◆ **Data**:
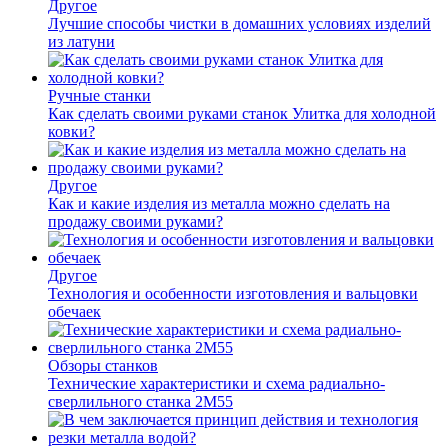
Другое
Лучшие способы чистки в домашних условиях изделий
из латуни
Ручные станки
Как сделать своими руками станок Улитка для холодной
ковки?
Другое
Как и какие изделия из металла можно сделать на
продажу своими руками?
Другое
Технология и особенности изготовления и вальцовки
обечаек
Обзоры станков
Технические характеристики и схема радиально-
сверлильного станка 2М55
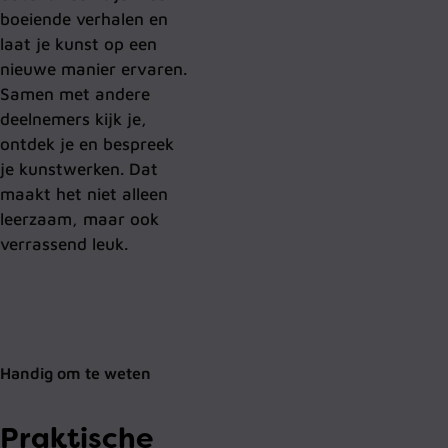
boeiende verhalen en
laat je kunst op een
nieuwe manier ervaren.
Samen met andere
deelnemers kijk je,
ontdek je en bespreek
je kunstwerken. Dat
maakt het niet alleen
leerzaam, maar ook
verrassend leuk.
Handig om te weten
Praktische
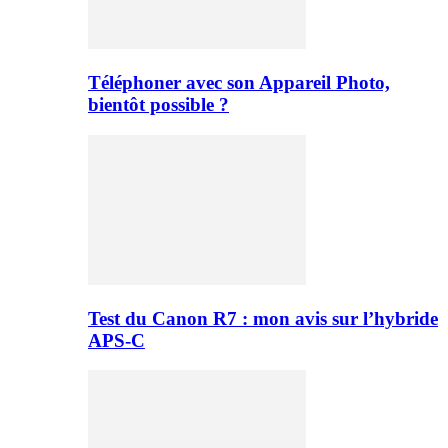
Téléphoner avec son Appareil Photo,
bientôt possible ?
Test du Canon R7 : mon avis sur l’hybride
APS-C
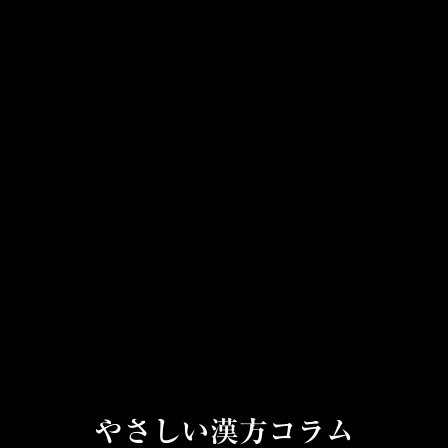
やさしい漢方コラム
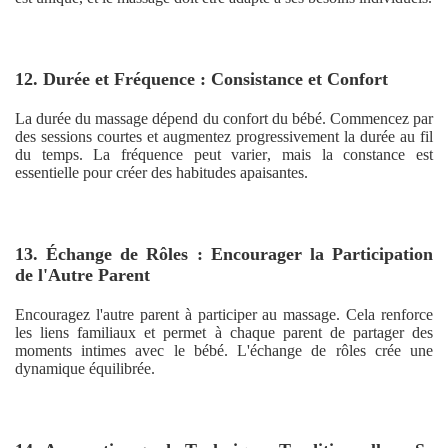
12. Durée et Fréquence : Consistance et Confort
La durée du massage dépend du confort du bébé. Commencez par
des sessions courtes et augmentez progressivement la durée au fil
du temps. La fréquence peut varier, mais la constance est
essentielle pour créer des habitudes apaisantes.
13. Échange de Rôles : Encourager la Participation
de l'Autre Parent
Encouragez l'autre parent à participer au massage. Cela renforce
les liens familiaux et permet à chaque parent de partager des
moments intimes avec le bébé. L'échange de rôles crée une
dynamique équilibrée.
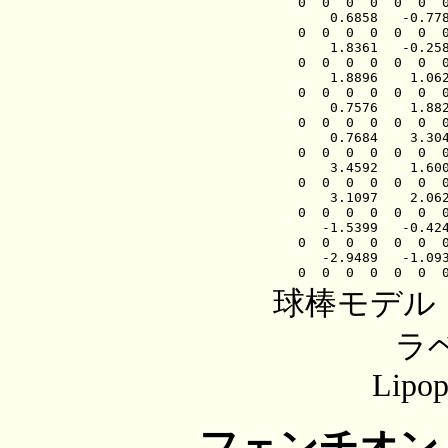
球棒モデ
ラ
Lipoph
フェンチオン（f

==

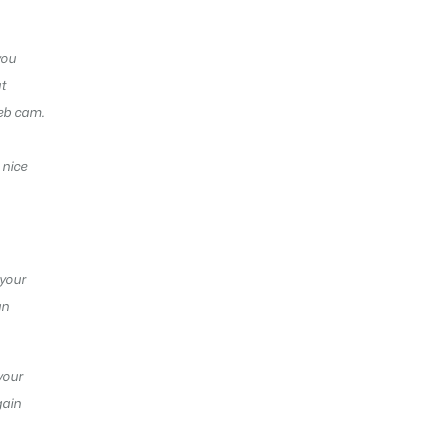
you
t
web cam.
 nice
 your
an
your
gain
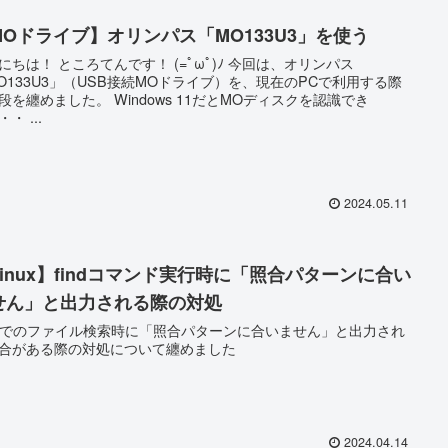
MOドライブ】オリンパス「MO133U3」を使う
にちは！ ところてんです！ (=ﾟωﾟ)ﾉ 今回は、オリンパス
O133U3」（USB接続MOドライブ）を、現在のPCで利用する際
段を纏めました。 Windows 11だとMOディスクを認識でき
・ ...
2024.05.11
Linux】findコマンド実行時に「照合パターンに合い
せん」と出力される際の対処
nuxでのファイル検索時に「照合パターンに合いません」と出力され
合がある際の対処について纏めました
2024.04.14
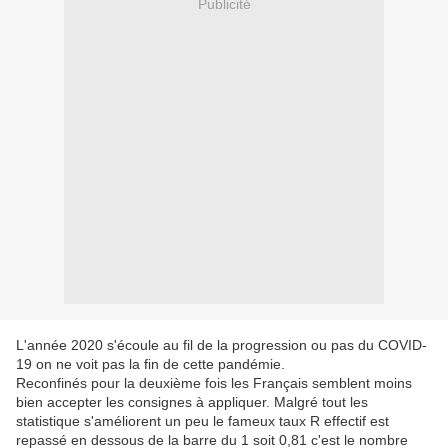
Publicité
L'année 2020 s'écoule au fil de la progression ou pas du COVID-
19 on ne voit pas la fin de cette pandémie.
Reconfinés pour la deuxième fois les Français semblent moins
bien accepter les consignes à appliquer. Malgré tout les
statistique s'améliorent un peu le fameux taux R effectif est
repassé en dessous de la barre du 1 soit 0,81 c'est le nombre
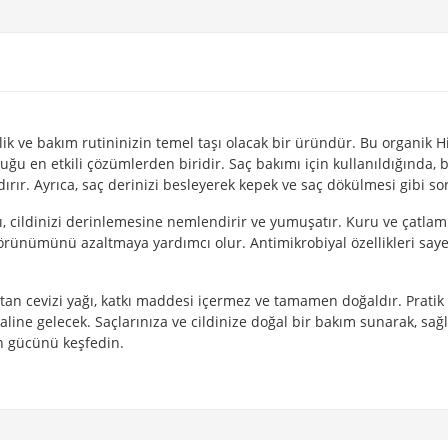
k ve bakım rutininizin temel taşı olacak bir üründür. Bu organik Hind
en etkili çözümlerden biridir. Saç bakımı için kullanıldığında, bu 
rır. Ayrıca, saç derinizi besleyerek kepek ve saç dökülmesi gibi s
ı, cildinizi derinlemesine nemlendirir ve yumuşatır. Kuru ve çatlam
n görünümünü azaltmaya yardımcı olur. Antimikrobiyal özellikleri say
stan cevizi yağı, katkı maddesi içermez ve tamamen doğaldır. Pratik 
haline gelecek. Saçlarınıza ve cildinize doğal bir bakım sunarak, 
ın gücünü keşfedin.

◆ **Instructions to follow**: Quote the rows above word for word, from the line containing "MOドライブ】オリンパス「MO133U3」を使う" through the line containing "repassé en dessous", and include both of those lines. Leave out the picture markers.

◆ **Finished exercise**:
MOドライブ】オリンパス「MO133U3」を使う
にちは！ ところてんです！ (=ﾟωﾟ)ﾉ 今回は、オリンパス
O133U3」（USB接続MOドライブ）を、現在のPCで利用する際
段を纏めました。 Windows 11だとMOディスクを認識でき
・ ...
2024.05.11
Linux】findコマンド実行時に「照合パターンに合い
せん」と出力される際の対処
nuxでのファイル検索時に「照合パターンに合いません」と出力され
合がある際の対処について纏めました
2024.04.14
Publicité
L'année 2020 s'écoule au fil de la progression ou pas du COVID-
19 on ne voit pas la fin de cette pandémie.
Reconfinés pour la deuxième fois les Français semblent moins
bien accepter les consignes à appliquer. Malgré tout les
statistique s'améliorent un peu le fameux taux R effectif est
repassé en dessous de la barre du 1 soit 0,81 c'est le nombre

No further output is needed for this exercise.